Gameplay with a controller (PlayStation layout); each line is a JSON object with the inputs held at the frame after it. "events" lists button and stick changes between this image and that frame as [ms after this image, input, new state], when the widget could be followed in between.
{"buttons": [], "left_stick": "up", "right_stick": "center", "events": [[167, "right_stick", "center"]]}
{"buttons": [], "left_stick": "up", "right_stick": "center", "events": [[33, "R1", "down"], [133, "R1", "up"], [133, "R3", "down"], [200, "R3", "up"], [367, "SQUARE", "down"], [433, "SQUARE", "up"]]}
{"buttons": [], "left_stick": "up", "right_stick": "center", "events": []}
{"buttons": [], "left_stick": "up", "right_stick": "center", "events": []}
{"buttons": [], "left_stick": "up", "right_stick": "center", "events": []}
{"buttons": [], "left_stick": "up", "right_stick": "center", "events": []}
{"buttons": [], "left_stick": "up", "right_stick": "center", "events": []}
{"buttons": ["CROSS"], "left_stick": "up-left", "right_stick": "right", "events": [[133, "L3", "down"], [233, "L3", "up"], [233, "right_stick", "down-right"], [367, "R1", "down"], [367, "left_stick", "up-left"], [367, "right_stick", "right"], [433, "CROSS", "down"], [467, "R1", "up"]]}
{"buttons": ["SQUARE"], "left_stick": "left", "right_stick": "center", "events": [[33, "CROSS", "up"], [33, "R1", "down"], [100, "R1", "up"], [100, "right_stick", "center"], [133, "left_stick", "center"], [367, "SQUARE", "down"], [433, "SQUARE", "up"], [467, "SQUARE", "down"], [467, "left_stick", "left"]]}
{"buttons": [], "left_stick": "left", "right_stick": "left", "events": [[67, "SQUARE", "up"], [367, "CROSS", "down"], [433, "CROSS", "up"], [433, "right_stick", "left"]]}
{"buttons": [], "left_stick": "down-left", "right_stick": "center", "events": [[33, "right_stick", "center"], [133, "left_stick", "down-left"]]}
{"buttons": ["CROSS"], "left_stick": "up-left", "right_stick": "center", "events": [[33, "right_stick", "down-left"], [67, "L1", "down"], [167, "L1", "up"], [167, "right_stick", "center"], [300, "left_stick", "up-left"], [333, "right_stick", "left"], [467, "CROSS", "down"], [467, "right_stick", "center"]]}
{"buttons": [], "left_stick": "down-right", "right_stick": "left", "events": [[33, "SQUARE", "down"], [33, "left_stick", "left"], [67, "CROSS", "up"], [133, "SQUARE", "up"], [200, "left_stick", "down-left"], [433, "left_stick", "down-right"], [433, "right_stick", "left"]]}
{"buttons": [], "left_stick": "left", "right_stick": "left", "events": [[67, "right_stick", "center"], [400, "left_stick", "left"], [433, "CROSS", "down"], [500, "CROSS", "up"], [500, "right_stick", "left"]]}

Task goal –
Going through the listing above, tally the lines that contain the word "SQUARE" and state the total alone.

Written answer –
4